Come viene tradotto il flusso di pensieri e sostanzialmente quali sono i parametri che determinano linee e colori?

“I nostri sentimenti, cioè il modo in cui affrontiamo ed interpretiamo le emozioni che sperimentiamo (farfalle nello stomaco => sono innamorato) sono a loro volta integrati all’interno del segnale EEG. Sono particolarmente difficili da comprendere: mentre l’emozione in sé si esprime con forza molto in profondità nella mente e diffusamente nel corpo, i sentimenti sono fortemente intrecciati con il nostro flusso di pensieri e stato mentale in generale” – continua Talevi – “I metodi per evidenziarne le caratteristiche si basano soprattutto sullo studio degli equilibri tra ritmi cerebrali, come detto poco fa rappresentanti lo stato mentale del soggetto, al fine di ricavare due particolari misure: la valenza e l’arousal (definite da Russell nel 1980). Queste rappresentano rispettivamente i livelli di “piacevolezza” e di “attivazione mentale” dati dall’esperienza di una certa emozione. Può essere difficile spiegare correttamente i livelli calcolati da queste metriche: la paura del vuoto provata su una montagna russa è un’emozione negativa, ma un sentimento positivo! La valenza risulta quindi alta malgrado la negatività della paura. Oltretutto una qualsiasi distrazione può alterare anche di molto la misura, sia perché il soggetto acquisito è distolto dalla sua emozione sia perché la codifica della distrazione stessa altera il flusso di pensieri – e quindi il segnale. Per aiutare la persona a rimanere concentrata sulla sua emozione e il software a misurarne al meglio Il sentimento, il progetto BrainArt ne registra l’EEG attraverso dispositivi comodi e poco invasivi durante l’ascolto di un brano musicale scelto dall’utente. La musica agisce come guida emotiva per i pensieri e i ricordi del soggetto, permettendo un flusso più controllato e consentendo una stima migliore di valenza ed arousal. Questi, al termine dell’acquisizione, vengono rispettivamente usati nella scelta del colore (blu per la valenza minima, rosso-giallo per la media, verde-azzurro massima) e nella costruzione della forma (arousal alto corrisponde ad una grande abbondanza di forme intricate) che comporranno il quadro”.

Ritenete che i Big Data potranno esservi d’aiuto?

“Gli algoritmi utilizzati dal team di BrainArt per la stima sono versioni modificate di quelli più diffusi nel mondo della ricerca, resi più sensibili e costantemente migliorati dal team di Vibre con i dati acquisiti (in forma anonima).

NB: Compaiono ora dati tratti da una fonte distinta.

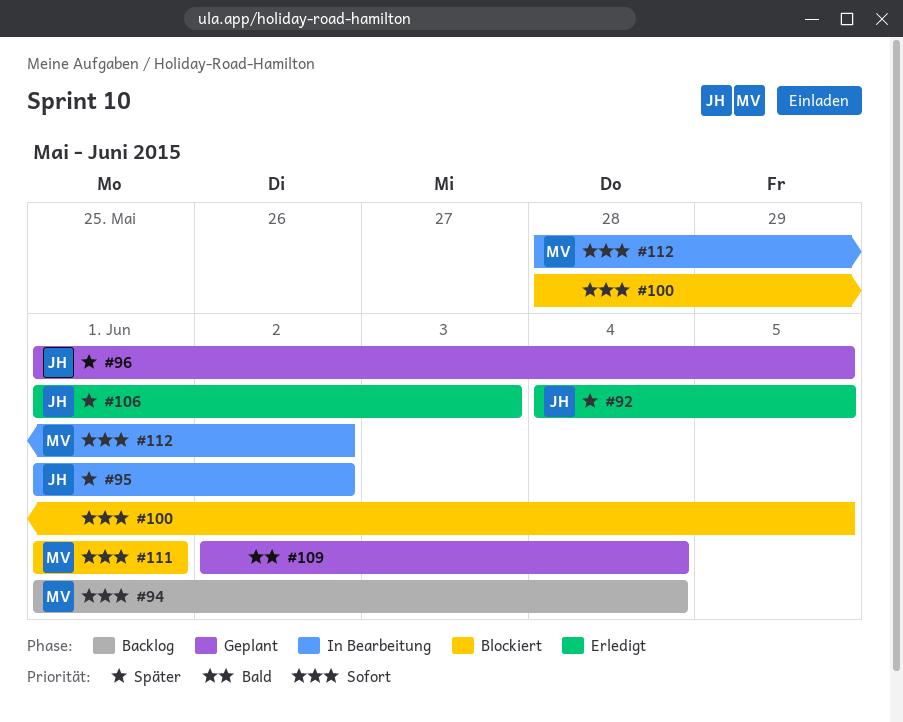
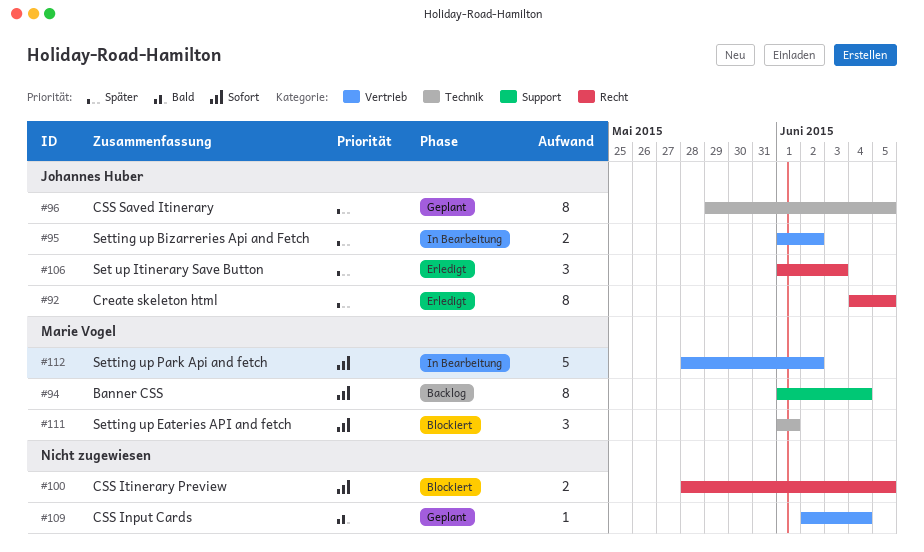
#96, start: Jun 1 -> May 29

Il fatto che tutti gli algoritmi implementati da Vibre migliorino con i dati rende naturale un futuro in cui gli archivi conterranno una grossa quantità di segnali, anche se difficilmente tale quantità sarà mai considerata “Big Data” nella concezione attuale (sono ad esempio definiti “Big Data” quelli generati da tutte le transazioni finanziare delle borse, si parla di miliardi di terabyte di dati anche non strutturati). Sia BrainArt che la piattaforma AI di Vibre sono concepiti con la prospettiva di funzionare con più persone contemporaneamente, semplicemente aumentando il numero di dispositivi e collegando colori e forme ai parametri di tutti” – conclude il ricercatore.